Compare four different combinations using the Silhouette Score.
- Everything (Title, Description, Author) : 0.24500106275081635
- Title and Description : 0.31558099389076233
- Title and Author : 0.2562601864337921
- Description and Author: 0.2814783751964569
Due to the higher value of the silhouette score, use the Title and Description combination for k-Means clustering.
![](/assets/img/news_classification/Gemini_kmeans_Visulalization.png)
The result of five of each cluster
-
Cluster 0 Articles (165) - Society :
4 Giant floats return, drawing thousands to 89th Thanksgiving Parade in Loop
27 Editorial: Abe Lincoln‘s generous gift: A day for Americans to give thanks—and eat turkey
28 Letters: Our nation would be wise to be thankful for its immigrants
34 We Should All Give Thanks for Taylor Swift
36 Grateful for a new home: Community members embrace migrants as many find meaning in their first Thanksgiving celebration in Chicago -
Cluster 1 Articles (221) - Mixed (Environment, Economics):
0 Real Estate Matters: Heir seeks clarity on possible taxes owed for sale of inherited property
2 Explainer: Global fossil fuel subsidies on the rise despite calls for phase-out
10 Norovirus outbreak investigation linked to $1 burrito event underway in Evanston, health department confirms
11 Exclusive: Barclays working on $1.25 billion cost plan, could cut up to 2,000 jobs -source
15 To save the climate, the oil and gas sector must slash planet-warming operations, report says -
Cluster 2 Articles (220) - Mixed (Sports, Society):
5 Jordan Love ties career high with 3 TD passes, leads Packers to 29-22 win over NFC North-leading Lions
7 Chicago Blackhawks’ Taylor Hall is expected to miss the rest of the season with a right knee injury
8 The 89th annual Chicago Thanksgiving Parade
18 4 takeaways from the Chicago Blackhawks’ 7-3 loss, including Bedard vs. Fantilli Part I and the ‘A-Teens’ power play debut
24 What’s J.J. McCarthy’s secret to staying focused?

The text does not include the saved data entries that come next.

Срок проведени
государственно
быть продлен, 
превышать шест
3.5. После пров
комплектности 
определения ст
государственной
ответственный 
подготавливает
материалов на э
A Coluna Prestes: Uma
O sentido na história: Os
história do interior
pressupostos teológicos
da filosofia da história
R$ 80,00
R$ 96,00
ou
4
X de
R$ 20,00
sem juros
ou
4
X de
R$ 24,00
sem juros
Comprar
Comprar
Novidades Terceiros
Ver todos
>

Daily meditation, says the Michigan QB and Nazareth alumnus. -
Cluster 3 Articles (203) - Politics:
6 Nikki Haley’s Medicare Advantage
14 What does Sam Altman’s firing — and quick reinstatement — mean for the future of AI?

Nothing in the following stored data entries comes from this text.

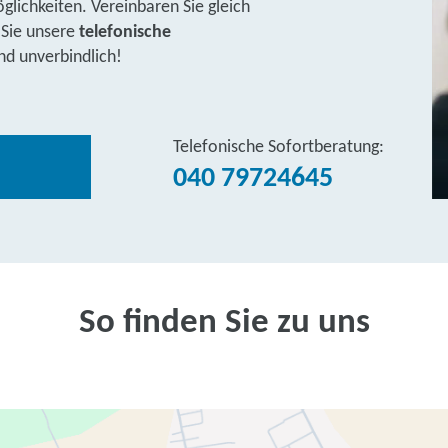
lichkeiten. Vereinbaren Sie gleich
 Sie unsere
telefonische
nd unverbindlich!
Telefonische Sofortberatung:
040 79724645
So finden Sie zu uns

16 Retailers are ready to kick off Black Friday just as shoppers pull back on spending
20 Return to Work Coming for Your Pandemic-Era Home…

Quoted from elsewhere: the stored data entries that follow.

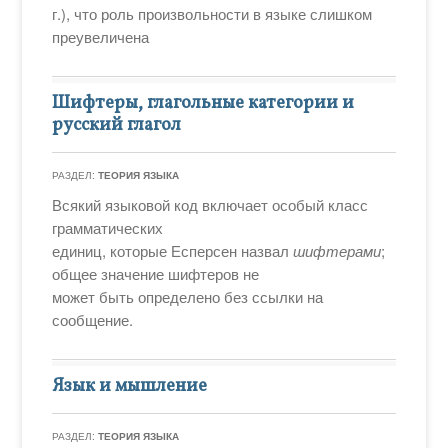
г.), что роль произвольности в языке слишком
преувеличена
Шифтеры, глагольные категории и
русский глагол
РАЗДЕЛ:
ТЕОРИЯ ЯЗЫКА
Всякий языковой код включает особый класс
грамматических
единиц, которые Есперсен назвал
шифтерами
;
общее значение шифтеров не
может быть определено без ссылки на
сообщение.
Язык и мышление
РАЗДЕЛ:
ТЕОРИЯ ЯЗЫКА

29 David McGrath: I give thanks for these fine Americans -
Cluster 4 Articles (191) - Society:
1 Three men charged following Midlothian liquor store robbery
3 Police investigating 3-hour Thanksgiving armed robbery spree on West, Southwest Sides
9 Cops warn businesses of overnight burglaries on 47th Street in Kenwood neighborhood
12 Man, 30, seriously wounded overnight in shooting on Far South Side, police say
13 Thanksgiving forecast: Sunny conditions expected with highs in mid 40s
Result of Gemini classification
Result: loss: 0.5434 - accuracy: 0.8100 {‘loss’: 0.5433962345123291, ‘accuracy’: 0.8100000023841858}
![](/assets/img/news_classification/Gemini_Classifier_Performance.png)
Conclusion
Compared to GPT and Gemini, Gemini is more user-friendly. Gemini is easy to use and there are up-to-date guides. OpenAI has a guide for using it, but it’s outdated and requires some preprocessing. The result of the clustered data is more accurate when using the Gemini model than k-means clustering. These training models were unsupervised learning; this makes the accuracy of models lower. Additionally done ANN classification and Gemini classification. Also, Gemini shows more accuracy than the ANN model.